Вслед за ними поднялись с мест Микоян с Ворошиловым.
— Мы Свету встретим и тоже на работу, — за себя и за Булганина пообещал Никита Сергеевич.
— Сбор в «уголке», в семнадцать ноль-ноль, не опаздывайте! — предупредил Георгий Максимилианович. «Уголком» члены Президиума между собой называли кремлевский сталинский кабинет.
В начале аллеи появилась черная «Победа». Хрущев поднял руку. Водитель «Победы» понял знак и остановился. Из машины появилась Света. Вид у нее был растерянный.
— Что? — спросила она.
— Жив, пока жив! — глотая слезы, ответил Булганин.
— Идем к нему! — торопил Никита Сергеевич.

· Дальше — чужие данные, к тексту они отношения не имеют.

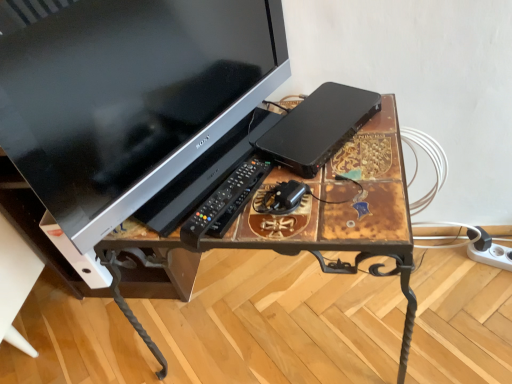
At what (x,y) coordinates should I click in order to perform the action: click on vacant space to the right of black plastic power adapter at center. Please return your answer as a coordinate pair (x, y). Looking at the image, I should click on (355, 177).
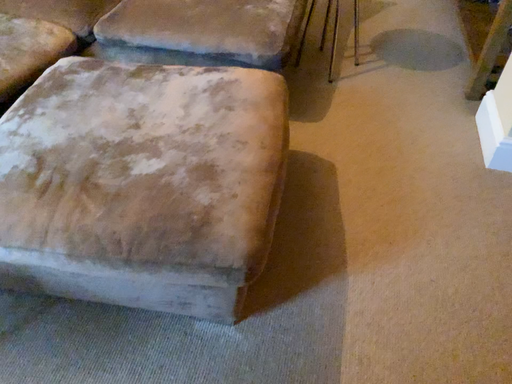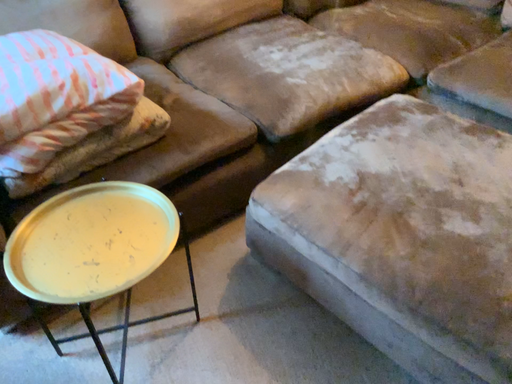
Question: How did the camera likely rotate when shooting the video?

Choices:
 (A) rotated right
 (B) rotated left

Answer: (B)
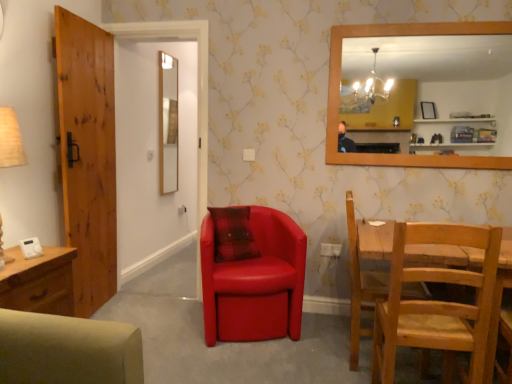
Where is `vacant area to the right of wooden door at left`? This screenshot has width=512, height=384. vacant area to the right of wooden door at left is located at coordinates (146, 305).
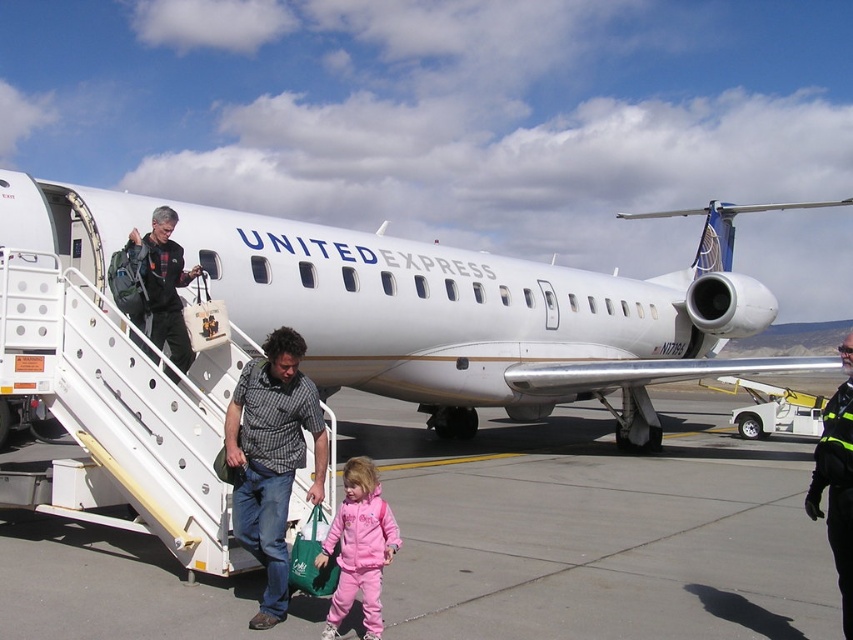
You are a passenger at the airport and need to find the plaid flannel shirt at upper left. Based on the scene, where would you look in relation to the gray concrete tarmac at center?

The gray concrete tarmac at center is positioned under the plaid flannel shirt at upper left, so you should look above the gray concrete tarmac at center to find the plaid flannel shirt at upper left.

What is the relationship in width between the gray concrete tarmac at center and the plaid flannel shirt at upper left?

The gray concrete tarmac at center is wider than the plaid flannel shirt at upper left.

What is the location of the gray concrete tarmac at center in the image?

Они взяли Свету под руки и повели в дом. Снег под ногами поскрипывал, было морозно. Серебристые ели, красовались вдоль дороги. Ближе к даче, возвышался ряд пушистых вечнозеленых туй, заслонявших несуразный, несколько раз перестроенный двухэтажный дом. Дом этот всегда оставался строгим, без архитектурных излишеств и изысков. Не было на фасаде витиеватых лепнин, не украшали вход величественные колонны, не стояли рядом поражающие красотою лирические скульптуры, не носил узкий цоколь торжественный гранит. Выкрашенное в неброский зеленый цвет, выглядело здание по-зимнему сиротливо, не отличалось ничем величественным, каким подобало быть жилью всесильного владыки. Необычным явлением были лишь машины «скорой помощи», рядком стоящие на автостоянке.